# Task brief:
Return exactly the lines below, starting with the one that has "analysis of testis" and going on through the one that has "cancer (adenocarcinoma) was".
-------- Material for this exercise
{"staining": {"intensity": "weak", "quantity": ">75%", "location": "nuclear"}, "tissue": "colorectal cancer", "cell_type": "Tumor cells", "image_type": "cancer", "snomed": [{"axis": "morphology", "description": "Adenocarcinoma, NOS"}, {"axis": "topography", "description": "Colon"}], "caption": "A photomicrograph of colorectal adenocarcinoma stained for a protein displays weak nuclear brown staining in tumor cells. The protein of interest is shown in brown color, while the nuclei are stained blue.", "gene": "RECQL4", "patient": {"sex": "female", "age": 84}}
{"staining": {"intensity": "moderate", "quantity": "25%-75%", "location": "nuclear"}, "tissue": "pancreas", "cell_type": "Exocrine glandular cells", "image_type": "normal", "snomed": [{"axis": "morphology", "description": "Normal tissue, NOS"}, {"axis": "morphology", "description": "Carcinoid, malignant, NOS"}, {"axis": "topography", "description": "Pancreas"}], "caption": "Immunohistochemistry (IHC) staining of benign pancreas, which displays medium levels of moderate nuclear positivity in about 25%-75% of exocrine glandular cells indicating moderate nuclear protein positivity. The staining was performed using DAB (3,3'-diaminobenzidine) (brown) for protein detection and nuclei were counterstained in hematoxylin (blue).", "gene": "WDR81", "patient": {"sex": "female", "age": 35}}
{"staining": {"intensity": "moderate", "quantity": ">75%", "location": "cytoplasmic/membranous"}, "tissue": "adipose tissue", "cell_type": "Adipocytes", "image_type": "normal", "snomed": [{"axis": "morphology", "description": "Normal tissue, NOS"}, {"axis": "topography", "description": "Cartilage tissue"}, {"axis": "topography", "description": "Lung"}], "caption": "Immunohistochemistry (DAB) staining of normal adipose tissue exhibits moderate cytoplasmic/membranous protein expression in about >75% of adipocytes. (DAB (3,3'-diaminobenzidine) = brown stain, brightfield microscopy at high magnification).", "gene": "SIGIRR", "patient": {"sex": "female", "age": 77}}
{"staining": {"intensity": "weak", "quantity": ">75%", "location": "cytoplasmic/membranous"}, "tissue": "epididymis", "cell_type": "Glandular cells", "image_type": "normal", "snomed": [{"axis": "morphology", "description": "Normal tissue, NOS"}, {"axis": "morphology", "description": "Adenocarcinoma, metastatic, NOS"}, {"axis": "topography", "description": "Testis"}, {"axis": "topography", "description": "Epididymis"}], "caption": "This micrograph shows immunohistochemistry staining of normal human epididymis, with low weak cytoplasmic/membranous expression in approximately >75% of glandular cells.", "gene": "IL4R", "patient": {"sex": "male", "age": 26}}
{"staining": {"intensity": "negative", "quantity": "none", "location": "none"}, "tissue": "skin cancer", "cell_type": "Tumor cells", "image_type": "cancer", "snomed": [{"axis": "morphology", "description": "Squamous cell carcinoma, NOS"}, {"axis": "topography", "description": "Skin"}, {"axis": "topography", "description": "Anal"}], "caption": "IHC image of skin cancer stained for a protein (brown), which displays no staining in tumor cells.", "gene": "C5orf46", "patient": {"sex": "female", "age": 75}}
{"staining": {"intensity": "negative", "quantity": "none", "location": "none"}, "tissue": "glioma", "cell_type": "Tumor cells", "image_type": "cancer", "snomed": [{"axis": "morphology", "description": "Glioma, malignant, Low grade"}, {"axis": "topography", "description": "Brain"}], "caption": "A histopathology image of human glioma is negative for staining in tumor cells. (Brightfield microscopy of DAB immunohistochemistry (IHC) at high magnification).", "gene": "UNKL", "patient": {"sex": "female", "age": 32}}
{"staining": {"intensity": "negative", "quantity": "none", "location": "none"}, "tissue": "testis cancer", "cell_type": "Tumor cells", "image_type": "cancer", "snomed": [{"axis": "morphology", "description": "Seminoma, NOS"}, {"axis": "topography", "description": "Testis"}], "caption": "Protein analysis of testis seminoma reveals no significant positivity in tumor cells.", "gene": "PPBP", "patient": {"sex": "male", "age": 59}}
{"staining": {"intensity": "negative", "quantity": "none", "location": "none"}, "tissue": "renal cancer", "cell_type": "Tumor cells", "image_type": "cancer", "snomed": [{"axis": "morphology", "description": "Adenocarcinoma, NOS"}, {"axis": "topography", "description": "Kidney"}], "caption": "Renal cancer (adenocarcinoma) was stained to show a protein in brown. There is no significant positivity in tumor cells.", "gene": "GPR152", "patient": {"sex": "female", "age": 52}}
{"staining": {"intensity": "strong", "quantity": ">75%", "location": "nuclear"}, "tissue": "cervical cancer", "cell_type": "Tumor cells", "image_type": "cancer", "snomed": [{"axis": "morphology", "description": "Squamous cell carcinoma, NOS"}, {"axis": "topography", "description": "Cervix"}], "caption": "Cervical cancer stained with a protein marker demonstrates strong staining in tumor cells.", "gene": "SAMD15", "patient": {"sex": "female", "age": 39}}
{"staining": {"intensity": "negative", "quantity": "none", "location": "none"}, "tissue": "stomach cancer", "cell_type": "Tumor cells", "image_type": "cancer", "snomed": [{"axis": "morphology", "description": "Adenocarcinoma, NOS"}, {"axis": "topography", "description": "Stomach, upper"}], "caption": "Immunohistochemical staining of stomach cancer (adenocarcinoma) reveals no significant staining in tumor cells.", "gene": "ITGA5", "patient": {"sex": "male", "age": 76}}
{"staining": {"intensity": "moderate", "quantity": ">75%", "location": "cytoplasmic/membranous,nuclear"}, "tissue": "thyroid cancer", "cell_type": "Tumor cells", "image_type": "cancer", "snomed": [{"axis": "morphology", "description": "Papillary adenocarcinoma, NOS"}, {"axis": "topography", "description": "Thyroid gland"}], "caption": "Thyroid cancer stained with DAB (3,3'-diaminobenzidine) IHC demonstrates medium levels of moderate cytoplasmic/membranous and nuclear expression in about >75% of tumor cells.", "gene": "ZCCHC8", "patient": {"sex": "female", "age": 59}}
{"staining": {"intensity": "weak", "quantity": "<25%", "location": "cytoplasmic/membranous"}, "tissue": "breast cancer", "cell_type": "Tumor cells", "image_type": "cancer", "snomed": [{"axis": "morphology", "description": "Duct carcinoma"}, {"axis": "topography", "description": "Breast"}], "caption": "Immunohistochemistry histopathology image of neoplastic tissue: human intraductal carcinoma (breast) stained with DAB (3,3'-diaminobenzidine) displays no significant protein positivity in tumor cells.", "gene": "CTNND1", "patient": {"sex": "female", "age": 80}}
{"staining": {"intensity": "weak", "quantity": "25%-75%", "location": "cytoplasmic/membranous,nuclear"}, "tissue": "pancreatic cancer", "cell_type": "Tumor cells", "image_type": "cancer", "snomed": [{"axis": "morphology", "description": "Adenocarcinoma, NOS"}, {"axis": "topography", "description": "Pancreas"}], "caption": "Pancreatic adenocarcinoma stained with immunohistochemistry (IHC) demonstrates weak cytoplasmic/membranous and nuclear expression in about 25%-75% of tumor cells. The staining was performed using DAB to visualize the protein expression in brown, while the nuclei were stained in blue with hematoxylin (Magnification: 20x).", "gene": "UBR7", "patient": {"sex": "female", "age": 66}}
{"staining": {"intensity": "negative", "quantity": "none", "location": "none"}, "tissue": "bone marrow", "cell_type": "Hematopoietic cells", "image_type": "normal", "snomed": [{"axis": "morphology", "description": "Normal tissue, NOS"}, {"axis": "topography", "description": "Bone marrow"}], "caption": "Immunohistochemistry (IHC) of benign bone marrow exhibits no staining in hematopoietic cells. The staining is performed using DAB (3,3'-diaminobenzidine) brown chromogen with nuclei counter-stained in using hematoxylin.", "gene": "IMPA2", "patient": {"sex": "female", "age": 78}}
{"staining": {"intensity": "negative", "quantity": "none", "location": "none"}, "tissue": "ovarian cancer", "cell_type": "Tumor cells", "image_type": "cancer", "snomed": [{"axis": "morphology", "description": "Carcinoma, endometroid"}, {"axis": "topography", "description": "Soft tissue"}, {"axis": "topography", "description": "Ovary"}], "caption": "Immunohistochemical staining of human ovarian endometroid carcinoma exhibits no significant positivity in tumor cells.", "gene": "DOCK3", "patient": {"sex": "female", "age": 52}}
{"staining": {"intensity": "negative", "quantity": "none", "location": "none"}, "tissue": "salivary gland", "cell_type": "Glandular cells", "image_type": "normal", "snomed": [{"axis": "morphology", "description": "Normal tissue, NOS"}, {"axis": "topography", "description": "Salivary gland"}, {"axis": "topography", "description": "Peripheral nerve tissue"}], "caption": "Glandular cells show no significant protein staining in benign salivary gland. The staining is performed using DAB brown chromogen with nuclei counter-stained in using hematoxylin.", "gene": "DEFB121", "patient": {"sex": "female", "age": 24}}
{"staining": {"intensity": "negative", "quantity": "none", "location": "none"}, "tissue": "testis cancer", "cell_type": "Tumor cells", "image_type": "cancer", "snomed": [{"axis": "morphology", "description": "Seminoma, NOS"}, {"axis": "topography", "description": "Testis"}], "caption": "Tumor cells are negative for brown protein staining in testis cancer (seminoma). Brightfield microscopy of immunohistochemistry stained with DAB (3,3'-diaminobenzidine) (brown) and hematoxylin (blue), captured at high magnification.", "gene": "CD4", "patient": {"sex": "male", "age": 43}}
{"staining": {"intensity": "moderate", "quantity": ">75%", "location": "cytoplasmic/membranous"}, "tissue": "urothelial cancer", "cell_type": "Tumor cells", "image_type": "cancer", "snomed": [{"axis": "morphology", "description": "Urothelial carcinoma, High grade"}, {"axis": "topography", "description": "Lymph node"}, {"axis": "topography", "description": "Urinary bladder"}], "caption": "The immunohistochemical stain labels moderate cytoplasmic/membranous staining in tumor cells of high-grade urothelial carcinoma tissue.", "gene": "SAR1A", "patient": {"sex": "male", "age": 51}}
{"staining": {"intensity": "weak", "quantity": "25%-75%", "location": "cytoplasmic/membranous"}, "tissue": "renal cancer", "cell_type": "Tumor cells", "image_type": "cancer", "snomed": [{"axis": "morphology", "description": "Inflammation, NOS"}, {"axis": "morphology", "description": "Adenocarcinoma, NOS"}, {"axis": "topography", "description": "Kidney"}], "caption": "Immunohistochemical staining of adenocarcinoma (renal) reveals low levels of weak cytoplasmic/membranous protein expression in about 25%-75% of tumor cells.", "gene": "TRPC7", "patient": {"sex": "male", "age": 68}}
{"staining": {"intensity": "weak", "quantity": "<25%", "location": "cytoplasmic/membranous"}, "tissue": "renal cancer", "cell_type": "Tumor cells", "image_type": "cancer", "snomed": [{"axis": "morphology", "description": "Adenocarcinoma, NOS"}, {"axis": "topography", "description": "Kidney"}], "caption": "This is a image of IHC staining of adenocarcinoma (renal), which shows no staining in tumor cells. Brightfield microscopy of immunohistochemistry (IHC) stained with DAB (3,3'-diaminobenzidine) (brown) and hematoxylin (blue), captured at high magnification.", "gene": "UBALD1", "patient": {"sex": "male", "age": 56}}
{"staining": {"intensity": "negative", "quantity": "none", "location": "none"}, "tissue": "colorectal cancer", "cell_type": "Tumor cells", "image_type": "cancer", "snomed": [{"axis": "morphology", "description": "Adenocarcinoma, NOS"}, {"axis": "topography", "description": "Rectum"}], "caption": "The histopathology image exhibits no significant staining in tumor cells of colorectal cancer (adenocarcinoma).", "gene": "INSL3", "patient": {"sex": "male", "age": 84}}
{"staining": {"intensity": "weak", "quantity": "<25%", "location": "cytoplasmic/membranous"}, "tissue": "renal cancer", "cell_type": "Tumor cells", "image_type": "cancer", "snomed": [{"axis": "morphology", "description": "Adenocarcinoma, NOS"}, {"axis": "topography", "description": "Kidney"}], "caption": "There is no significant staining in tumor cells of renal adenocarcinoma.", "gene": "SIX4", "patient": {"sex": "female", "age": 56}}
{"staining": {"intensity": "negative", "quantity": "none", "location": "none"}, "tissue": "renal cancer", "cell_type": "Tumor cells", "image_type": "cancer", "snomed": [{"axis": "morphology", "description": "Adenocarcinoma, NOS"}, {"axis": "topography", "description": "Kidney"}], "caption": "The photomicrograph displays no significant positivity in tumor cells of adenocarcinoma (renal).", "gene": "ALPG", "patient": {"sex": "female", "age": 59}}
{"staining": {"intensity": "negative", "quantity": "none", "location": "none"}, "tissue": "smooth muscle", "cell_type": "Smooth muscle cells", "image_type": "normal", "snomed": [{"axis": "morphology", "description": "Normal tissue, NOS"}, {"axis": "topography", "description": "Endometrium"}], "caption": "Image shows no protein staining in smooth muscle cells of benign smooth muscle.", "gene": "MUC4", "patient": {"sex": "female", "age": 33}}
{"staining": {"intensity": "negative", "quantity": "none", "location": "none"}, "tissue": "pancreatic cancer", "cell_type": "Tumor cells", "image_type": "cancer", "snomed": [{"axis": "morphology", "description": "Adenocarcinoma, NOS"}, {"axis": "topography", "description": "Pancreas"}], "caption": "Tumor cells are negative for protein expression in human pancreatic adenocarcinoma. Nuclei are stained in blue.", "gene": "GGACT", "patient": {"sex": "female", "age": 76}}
----------------
# Finished exercise:
{"staining": {"intensity": "negative", "quantity": "none", "location": "none"}, "tissue": "testis cancer", "cell_type": "Tumor cells", "image_type": "cancer", "snomed": [{"axis": "morphology", "description": "Seminoma, NOS"}, {"axis": "topography", "description": "Testis"}], "caption": "Protein analysis of testis seminoma reveals no significant positivity in tumor cells.", "gene": "PPBP", "patient": {"sex": "male", "age": 59}}
{"staining": {"intensity": "negative", "quantity": "none", "location": "none"}, "tissue": "renal cancer", "cell_type": "Tumor cells", "image_type": "cancer", "snomed": [{"axis": "morphology", "description": "Adenocarcinoma, NOS"}, {"axis": "topography", "description": "Kidney"}], "caption": "Renal cancer (adenocarcinoma) was stained to show a protein in brown. There is no significant positivity in tumor cells.", "gene": "GPR152", "patient": {"sex": "female", "age": 52}}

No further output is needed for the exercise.